## Documento fuente
....

La guerra interior que se libra en la casa no es mejor que la de la fusilería, los odios fratricidas aún humean, el resentimiento, la miseria. No es mucho mejor la calle Aribau por donde transitan, claustrofóbica metáfora, llena de garitos, prostitución y estraperlo, frente a la Vía Layetana de su amiga Ena (María Dennis), luminosa y lujosa. La psicología de Andrea es mucho más compleja en el referente literario, que posee muchas más capas de lectura, gracias a la densidad no permitida en pantalla. La trayectoria vital de Andrea después de un año en la lúgubre mansión, se transforma  en nada, como ella misma confiesa en el epílogo. 

El director de fotografía, Manuel Berenguer, y su decorador, Sigfrido Burmann, consiguieron imprimir a la siniestra casa de la calle Aribau donde se desarrolla gran parte de la acción, un ambiente de fisicidad desasosegadora. Ese contexto claustrofóbico, de techos opresivos, muebles en desorden y grandes claroscuros de iluminación se convierte en una sinécdoque de aquella nación de apariencia, donde el decoro valía más que la dignidad, lo exterior era más importante que la libertad y el brazo de lo moral y lo religioso constreñía la vida y el ánima. No estamos ante una obra menor de Neville.

....

## Datos proporcionados
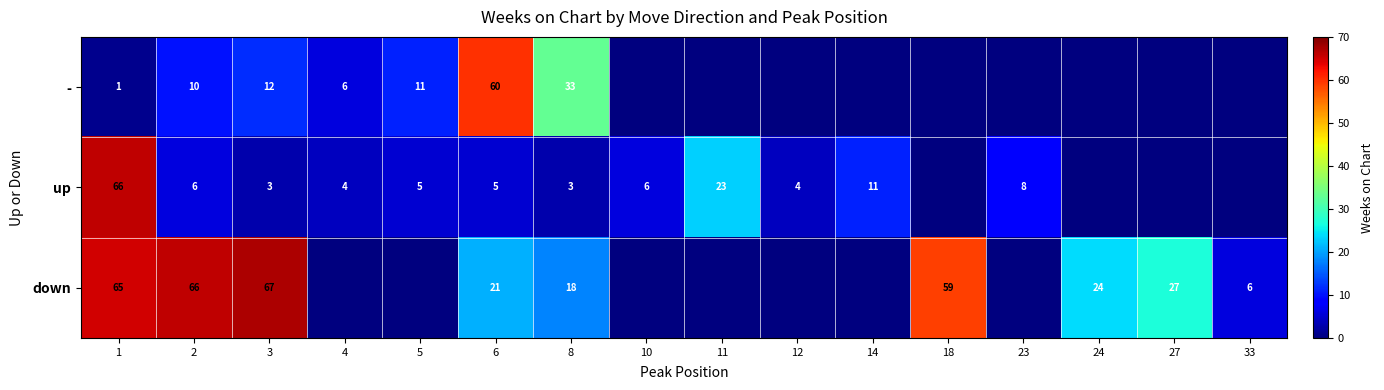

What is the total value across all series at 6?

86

....

## Tarea
Reproduce literalmente el pasaje del documento fuente que empieza con "La guerra interior" y sigue hasta "en el epílogo.".

## Respuesta
La guerra interior que se libra en la casa no es mejor que la de la fusilería, los odios fratricidas aún humean, el resentimiento, la miseria. No es mucho mejor la calle Aribau por donde transitan, claustrofóbica metáfora, llena de garitos, prostitución y estraperlo, frente a la Vía Layetana de su amiga Ena (María Dennis), luminosa y lujosa. La psicología de Andrea es mucho más compleja en el referente literario, que posee muchas más capas de lectura, gracias a la densidad no permitida en pantalla. La trayectoria vital de Andrea después de un año en la lúgubre mansión, se transforma  en nada, como ella misma confiesa en el epílogo.